1. Confidence is the success rate for the method.
2. If we use 90% confidence, then 90% of random samples will yield CIs that enclose μ, and 10% of random samples will yield CIs that do not enclose μ.
3. There is a 95% chance that the sample will enclose the mean, and a 5% chance that it will not.
This means that there is a 5% chance that we will get a sample that is either all people with high IQ's above the mean, or low IQ scores below the mean.
4. In most cases, we only have one sample, and so we don't know if the sample is good, or bad.
5. Interpret the interval: I estimate that the average IQ score of all people in the population is between 94 and 110.
Interpret the confidence: I used a method that has a 90% success rate.
*Don't use the word 'confidence' when interpreting the confidence, because people who have not done a stat class will misinterpret what you mean by confidence.
1. Why is every statistic a variable, and how is it measured?
2. What is the formula for measuring how much x bar varies from sample to sample?
3. What is standard error?
4. What are the two equations for determining the standard error of the sample mean (S.E.M or s.e.)
1. Every statistic is a variable because it varies from sample to sample.
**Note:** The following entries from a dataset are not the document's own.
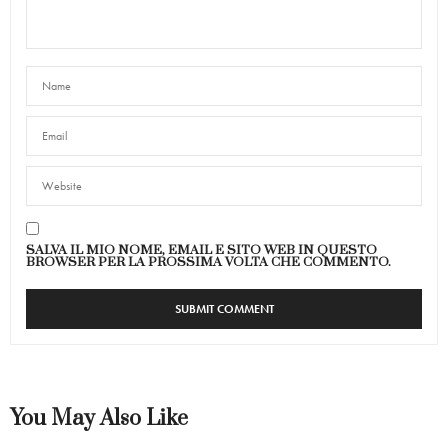
SALVA IL MIO NOME, EMAIL E SITO WEB IN QUESTO
BROWSER PER LA PROSSIMA VOLTA CHE COMMENTO.
You May Also Like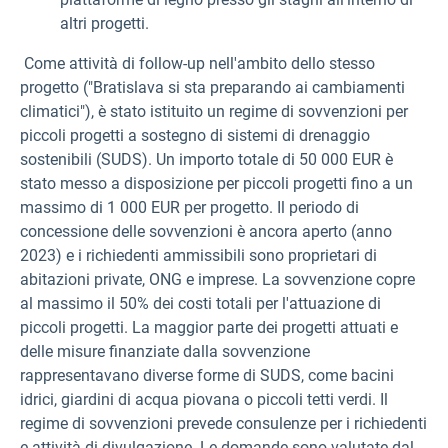
altri progetti.
Come attività di follow-up nell'ambito dello stesso
progetto
("Bratislava si sta preparando ai cambiamenti
climatici"), è stato istituito un regime di sovvenzioni per
piccoli progetti a sostegno di sistemi di drenaggio
sostenibili (SUDS). Un importo totale di 50 000 EUR è
stato messo a disposizione per piccoli progetti fino a un
massimo di 1 000 EUR per progetto. Il periodo di
concessione delle sovvenzioni è ancora aperto (anno
2023) e i richiedenti ammissibili sono proprietari di
abitazioni private, ONG e imprese. La sovvenzione copre
al massimo il 50% dei costi totali per l'attuazione di
piccoli progetti. La maggior parte dei progetti attuati e
delle misure finanziate dalla sovvenzione
rappresentavano diverse forme di SUDS, come bacini
idrici, giardini di acqua piovana o piccoli tetti verdi. Il
regime di sovvenzioni prevede consulenze per i richiedenti
e attività di divulgazione. Le domande sono valutate dal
Every statistic is a variable and has a standard deviation.
The variation of a statistic is measured by its standard deviation.
2. σx̅ = σ/√n
3. The standard error of a statistic is an estimate of its standard deviation.
For exapmle, the standard deviation of the statistic x̅ is σx̅ = σ/√n
4. SEM = s/√n
s = SEM(√n)
1. What happens to the shape of the distribution as degrees of freedom increase?
2. How do you find SEM in Minitab?
3. What is the difference between the conditions for 1-sample z and 1-sample t?
1. As degrees of freedom increase, they look more like standard normal..
2. Stat - Basic statistics - Display Descriptive Statistics
Then put in your variable, and click ok
SE mean is your SEM (the standard error of the mean)
3. 1-sample z requires a sample size of n ≥ 30, whereas 1-sample t requires a sample size of n ≥ 40 in order for outliers and non-normality to be disregarded.